The city’s primary dump site is out past the jetport, but that pile is nearing an FAA-mandated height limit.
“Like any obstruction, the snow is just like a tree that grows too high,” said Paul Bradbury, jetport manager. The FAA limits obstructions near a primary landing and take-off area to 56 feet high, but the city keeps the snow pile at 40 feet or below so it can operate large machinery on it without worrying about exceeding the limit, Bradbury said.
“They try to make a nice plateau and fill the entire site to that level,” he said.
The limits there meant the city had to find new places for snow. It has started using a city site on Riverside Street, and the University of New England has given the city permission to use one of its lots off Bishop Street.
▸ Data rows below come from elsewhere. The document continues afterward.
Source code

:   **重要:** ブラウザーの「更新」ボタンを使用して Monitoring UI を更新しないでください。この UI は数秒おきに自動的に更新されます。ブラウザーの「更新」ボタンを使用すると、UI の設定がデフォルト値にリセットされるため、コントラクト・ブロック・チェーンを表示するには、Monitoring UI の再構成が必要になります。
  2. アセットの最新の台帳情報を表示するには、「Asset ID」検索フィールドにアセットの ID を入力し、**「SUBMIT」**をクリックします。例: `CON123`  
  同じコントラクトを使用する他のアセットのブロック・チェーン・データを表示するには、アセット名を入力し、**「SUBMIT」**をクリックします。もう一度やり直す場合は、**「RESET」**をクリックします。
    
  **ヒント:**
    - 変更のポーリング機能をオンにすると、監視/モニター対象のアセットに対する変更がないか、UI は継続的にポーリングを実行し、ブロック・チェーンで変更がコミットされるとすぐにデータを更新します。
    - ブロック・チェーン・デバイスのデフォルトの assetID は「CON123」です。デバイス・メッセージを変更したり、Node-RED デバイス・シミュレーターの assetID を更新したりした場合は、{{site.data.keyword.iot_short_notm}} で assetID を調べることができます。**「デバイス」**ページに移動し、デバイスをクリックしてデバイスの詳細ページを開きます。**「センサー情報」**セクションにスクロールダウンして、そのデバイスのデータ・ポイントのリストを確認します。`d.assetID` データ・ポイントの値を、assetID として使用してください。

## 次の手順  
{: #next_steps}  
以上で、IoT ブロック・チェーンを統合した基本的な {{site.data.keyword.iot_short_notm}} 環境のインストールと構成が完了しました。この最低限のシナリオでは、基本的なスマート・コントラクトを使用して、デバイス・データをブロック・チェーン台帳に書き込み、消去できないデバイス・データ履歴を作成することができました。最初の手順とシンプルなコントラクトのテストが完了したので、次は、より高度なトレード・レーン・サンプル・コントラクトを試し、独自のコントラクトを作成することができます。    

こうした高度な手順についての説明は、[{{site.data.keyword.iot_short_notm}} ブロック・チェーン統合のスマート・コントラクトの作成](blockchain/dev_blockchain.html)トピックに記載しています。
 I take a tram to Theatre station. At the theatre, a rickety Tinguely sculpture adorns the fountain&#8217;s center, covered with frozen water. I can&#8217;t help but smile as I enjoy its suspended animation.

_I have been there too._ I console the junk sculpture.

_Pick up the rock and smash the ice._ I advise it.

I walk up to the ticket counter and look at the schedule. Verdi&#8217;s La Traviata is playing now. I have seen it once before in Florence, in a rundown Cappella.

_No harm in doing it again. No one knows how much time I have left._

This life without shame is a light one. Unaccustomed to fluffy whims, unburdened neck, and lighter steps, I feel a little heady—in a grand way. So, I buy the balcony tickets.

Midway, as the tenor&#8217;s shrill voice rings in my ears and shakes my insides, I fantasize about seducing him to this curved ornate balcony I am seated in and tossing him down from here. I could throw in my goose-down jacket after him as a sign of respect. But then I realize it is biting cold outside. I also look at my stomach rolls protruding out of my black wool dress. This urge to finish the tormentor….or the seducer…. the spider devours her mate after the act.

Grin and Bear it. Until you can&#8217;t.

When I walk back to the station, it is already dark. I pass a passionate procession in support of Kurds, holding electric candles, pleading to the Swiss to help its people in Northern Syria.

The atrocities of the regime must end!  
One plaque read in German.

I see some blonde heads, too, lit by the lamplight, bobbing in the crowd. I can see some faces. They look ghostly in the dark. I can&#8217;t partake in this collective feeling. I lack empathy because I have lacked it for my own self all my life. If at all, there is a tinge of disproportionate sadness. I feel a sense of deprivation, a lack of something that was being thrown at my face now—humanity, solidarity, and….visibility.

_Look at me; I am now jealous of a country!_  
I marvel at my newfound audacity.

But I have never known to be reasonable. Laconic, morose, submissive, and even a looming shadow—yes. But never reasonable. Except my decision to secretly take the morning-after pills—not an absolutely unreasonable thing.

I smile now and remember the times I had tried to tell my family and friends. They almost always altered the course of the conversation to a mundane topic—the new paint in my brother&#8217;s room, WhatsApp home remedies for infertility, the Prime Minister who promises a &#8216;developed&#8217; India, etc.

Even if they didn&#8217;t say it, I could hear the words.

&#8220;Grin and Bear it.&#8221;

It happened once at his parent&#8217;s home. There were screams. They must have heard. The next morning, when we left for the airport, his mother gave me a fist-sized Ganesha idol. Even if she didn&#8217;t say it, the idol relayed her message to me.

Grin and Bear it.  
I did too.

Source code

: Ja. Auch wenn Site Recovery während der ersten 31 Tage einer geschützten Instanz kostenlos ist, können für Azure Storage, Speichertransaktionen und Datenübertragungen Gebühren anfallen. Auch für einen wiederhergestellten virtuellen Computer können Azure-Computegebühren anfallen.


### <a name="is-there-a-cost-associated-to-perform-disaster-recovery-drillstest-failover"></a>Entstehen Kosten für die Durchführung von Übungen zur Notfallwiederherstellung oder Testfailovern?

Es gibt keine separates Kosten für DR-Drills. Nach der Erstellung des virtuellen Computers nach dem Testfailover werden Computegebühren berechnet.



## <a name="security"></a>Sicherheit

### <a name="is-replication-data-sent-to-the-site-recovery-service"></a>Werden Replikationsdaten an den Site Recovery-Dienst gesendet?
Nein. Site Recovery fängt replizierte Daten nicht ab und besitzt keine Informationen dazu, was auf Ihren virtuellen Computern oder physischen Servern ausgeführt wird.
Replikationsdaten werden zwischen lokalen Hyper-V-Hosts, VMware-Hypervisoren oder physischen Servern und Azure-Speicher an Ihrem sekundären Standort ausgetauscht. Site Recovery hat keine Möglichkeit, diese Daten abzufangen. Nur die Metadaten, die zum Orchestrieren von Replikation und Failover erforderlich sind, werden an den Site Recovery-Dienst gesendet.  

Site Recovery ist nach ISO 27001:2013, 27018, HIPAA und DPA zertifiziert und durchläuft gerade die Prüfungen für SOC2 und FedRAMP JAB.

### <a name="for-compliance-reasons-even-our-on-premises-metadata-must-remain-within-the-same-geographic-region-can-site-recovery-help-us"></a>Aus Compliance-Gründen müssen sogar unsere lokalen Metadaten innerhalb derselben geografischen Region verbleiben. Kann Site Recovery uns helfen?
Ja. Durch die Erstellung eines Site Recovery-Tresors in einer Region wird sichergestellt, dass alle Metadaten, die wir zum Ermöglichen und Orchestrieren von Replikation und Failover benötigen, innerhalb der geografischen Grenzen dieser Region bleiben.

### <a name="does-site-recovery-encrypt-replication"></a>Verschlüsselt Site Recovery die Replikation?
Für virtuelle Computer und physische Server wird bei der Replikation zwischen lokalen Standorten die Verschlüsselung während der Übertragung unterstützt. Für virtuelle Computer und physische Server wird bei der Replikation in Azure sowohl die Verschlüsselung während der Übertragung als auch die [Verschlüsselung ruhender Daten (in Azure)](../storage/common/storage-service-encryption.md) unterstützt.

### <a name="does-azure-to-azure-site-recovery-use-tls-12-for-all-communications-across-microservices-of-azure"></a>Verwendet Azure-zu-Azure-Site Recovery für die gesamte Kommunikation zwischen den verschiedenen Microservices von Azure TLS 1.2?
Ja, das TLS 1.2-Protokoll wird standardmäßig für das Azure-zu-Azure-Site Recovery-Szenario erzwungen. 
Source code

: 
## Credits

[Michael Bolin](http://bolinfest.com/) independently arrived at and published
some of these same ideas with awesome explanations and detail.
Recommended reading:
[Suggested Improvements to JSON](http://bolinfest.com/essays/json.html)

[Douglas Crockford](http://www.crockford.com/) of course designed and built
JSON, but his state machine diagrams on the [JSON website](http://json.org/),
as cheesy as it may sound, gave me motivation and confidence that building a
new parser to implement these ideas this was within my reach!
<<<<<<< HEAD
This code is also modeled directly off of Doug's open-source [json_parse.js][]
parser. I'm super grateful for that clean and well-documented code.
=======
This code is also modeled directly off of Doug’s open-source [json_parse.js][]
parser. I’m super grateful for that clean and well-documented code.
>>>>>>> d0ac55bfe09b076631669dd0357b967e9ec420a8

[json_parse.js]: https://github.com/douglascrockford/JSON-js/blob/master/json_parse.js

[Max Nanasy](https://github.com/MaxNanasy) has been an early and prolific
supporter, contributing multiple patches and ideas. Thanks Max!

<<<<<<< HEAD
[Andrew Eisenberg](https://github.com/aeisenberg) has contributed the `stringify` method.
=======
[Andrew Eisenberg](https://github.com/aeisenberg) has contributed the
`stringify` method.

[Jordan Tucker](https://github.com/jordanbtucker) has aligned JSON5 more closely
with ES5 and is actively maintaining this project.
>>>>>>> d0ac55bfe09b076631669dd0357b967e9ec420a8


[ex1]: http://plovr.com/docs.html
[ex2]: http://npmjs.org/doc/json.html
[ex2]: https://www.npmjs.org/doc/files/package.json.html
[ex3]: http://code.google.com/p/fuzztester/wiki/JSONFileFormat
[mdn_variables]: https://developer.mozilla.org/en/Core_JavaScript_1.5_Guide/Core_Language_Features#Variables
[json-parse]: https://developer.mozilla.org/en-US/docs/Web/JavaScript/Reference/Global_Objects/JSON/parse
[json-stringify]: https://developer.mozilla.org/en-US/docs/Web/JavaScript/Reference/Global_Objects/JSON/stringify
The lots have yet to be used, but probably will be over the next few days, said city spokeswoman Jessica Grondin.
The city hasn’t had to seek additional snow dump sites for at least the past five years, she said.
“This is very unusual to get this much snow in this short a time period,” Grondin said. “Normally we would have melting in between storms.”
Because of the large amount of snow, the city said it will not begin enforcing the requirement that residents clear their sidewalks until Monday.
STUCK IN ACTIVE WEATHER PATTERN
The early winter had its ups and downs when it comes to temperature and snow accumulation.
November had a cold spell, including snow on the ground for Thanksgiving. December was a fairly warm month that left green grass exposed near the end of the month, before snow moved in again.
There was a blizzard in late January. And five snowstorms have hit the state in February, dropping more than 2 feet in total at the jetport.
“We’ve been in a constant trough here in the East,” said James Brown at the weather service in Gray. The trough has produced low temperatures and active weather patterns in Maine and a warm spell in a ridge in the middle of the country, Brown said.
“That’s the way it sets up. Somebody is in that trough and somebody is in that ridge all the time,” he said.
The trough shows no sign of leaving, but the area will get a reprieve of sorts. Temperatures could be in the 30s by Sunday.
“We may get some mixed precipitation out of that instead of all the snow,” Brown said. “It would be the first time that’s happened in a while.”